No entanto, não devemos procurar entre os mortos aquele que está vivo, ouvem as mulheres que pretendem homenagear o cadáver de um defunto da melhor maneira possível.
Nos relatos da ressurreição, agitam-se leveza e estremecimento.
Os dois discípulos de Emaús abrem os olhos e reconhecem o Senhor não no relato de uma crônica – a Igreja não deve fazer isso, lembra Casati –, mas na presença de um gesto habitual de partilha, iluminado pela Palavra do Antigo Testamento. “[Porque] se uma Igreja começa a fazer crônicas, a dizer o que todos vemos, torna-se insignificante. Em vez disso, ela tem como compromisso contar o sentido, ligado à morte e à ressurreição de seu Senhor, e o sentido é que aquele que tem a coragem de amar, faz-se vulnerável por isso mesmo como seu Senhor, mas passa da morte à vida. Enquanto aquele que não ama já está morto, permanece na morte, como escreve João em sua carta” (p. 245).

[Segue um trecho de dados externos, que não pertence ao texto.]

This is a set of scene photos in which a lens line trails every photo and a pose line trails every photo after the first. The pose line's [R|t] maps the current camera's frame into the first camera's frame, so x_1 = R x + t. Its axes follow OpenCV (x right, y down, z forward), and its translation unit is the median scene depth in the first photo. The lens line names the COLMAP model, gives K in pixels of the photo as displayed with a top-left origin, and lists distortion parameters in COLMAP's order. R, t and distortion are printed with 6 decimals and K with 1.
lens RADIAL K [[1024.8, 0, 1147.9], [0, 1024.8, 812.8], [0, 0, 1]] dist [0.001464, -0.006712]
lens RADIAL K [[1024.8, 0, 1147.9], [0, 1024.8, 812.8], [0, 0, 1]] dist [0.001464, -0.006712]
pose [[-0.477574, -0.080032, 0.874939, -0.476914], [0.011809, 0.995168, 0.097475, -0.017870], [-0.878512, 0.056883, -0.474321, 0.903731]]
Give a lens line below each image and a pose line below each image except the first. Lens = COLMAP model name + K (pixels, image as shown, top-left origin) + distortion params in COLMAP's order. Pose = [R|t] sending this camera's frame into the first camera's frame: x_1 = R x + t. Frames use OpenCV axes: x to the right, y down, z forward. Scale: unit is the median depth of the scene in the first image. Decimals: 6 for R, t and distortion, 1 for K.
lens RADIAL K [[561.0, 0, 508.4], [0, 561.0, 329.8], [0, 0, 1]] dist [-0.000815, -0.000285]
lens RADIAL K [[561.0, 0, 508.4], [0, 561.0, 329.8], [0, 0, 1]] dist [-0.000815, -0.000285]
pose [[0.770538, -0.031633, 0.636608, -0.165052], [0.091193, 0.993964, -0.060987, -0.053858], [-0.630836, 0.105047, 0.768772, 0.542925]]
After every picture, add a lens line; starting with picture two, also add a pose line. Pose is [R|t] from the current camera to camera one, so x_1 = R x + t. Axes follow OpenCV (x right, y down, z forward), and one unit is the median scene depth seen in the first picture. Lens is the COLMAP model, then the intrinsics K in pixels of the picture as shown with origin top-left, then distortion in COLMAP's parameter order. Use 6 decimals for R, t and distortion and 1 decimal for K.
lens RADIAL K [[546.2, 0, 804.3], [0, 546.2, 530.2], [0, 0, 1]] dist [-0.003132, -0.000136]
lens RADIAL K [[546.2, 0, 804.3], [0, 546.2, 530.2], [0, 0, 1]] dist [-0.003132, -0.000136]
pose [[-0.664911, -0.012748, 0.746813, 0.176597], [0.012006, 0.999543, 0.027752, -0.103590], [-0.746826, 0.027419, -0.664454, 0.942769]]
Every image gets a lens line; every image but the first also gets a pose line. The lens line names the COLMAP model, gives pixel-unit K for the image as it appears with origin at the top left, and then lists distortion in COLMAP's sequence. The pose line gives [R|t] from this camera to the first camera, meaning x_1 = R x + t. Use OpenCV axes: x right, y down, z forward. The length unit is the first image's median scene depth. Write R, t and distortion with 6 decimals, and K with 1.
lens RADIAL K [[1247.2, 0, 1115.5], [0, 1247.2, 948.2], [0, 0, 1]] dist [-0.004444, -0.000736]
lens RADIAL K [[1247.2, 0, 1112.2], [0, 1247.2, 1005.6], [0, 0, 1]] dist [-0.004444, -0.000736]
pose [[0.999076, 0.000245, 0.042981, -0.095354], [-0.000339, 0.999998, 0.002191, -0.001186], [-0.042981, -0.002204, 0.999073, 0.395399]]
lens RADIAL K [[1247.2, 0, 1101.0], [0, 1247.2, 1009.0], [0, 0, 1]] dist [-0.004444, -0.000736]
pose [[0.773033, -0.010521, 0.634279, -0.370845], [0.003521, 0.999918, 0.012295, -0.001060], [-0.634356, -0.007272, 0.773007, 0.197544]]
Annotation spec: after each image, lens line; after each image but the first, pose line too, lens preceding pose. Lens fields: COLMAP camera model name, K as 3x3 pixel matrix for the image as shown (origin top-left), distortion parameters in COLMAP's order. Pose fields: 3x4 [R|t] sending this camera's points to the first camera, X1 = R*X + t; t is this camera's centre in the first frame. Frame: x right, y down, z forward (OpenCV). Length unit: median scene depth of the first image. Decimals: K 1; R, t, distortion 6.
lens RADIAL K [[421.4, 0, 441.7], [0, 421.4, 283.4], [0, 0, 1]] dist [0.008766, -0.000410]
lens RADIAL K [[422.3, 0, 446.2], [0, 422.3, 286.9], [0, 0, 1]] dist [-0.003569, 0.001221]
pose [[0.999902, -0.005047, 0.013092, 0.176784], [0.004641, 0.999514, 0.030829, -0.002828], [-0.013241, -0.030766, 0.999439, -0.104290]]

Não se deve esquecer, porém, que o reconhecimento de Jesus ressuscitado é desencadeado por um gesto inicial de generosa hospitalidade dos dois discípulos a um desconhecido.
No cenáculo, Jesus se mostra aos seus com o corpo transfigurado e não como um fantasma enganador. Seu último gesto terreno é comer peixe assado, antes de subir ao céu abençoando os seus, precisamente nos lugares que viram seu abandono ao Pai na dor. As mãos abençoantes de Jesus são mãos que elevam, fazem subir, enquanto acompanham os discípulos em sua tarefa de serem testemunhas do Ressuscitado. Com a ressurreição escrita nos rostos, escrita em vida!
Mas essa é outra história, contada pelos Atos dos Apóstolos.
O livro de Casati envolve em nível intelectual e afetivo, rico na concretude humana à qual a fé cristã é chamada. O recorte adotado não é exegético, mas espiritual-experiencial. Não há notas nem bibliografia. O autor sempre atualiza as palavras do Evangelho para a vivência atual do discípulo. Amar a terra e os rostos dos seres humanos, acariciá-los com a mansidão de Jesus: uma bela tarefa para os cristãos.
Críticas pontuais e severas também não são poupadas à Igreja aqui e ali, mas o tom do autor é sempre sereno, positivo e construtivo.
Gostaríamos de concluir estas notas relatando um dos textos poéticos do autor:
Como de uma fissura
na noite extrema
vaza sem ferir
uma luz,
enternecimento da angústia.
Presenças leves
como que de mistério,
sussurros de vida
no jardim do túmulo vazio,
entre as portas
abertas do cenáculo,
no cheiro de peixe assado
nas areias extasiadas
do litoral:
é o Senhor.
Por que choras, Maria?
Não o procures
entre coisas mortas.
Acende uma lâmpada na tua janela
e sê sinal na noite
porque passou por aqui,
hoje, o Vivente, o Ressuscitado (pp. 349-350).
CASATI, Angelo. Sulla terra le sue orme. Commento al Vangelo di Luca (Biblica). Bolonha: EDB, 2021, 368 páginas.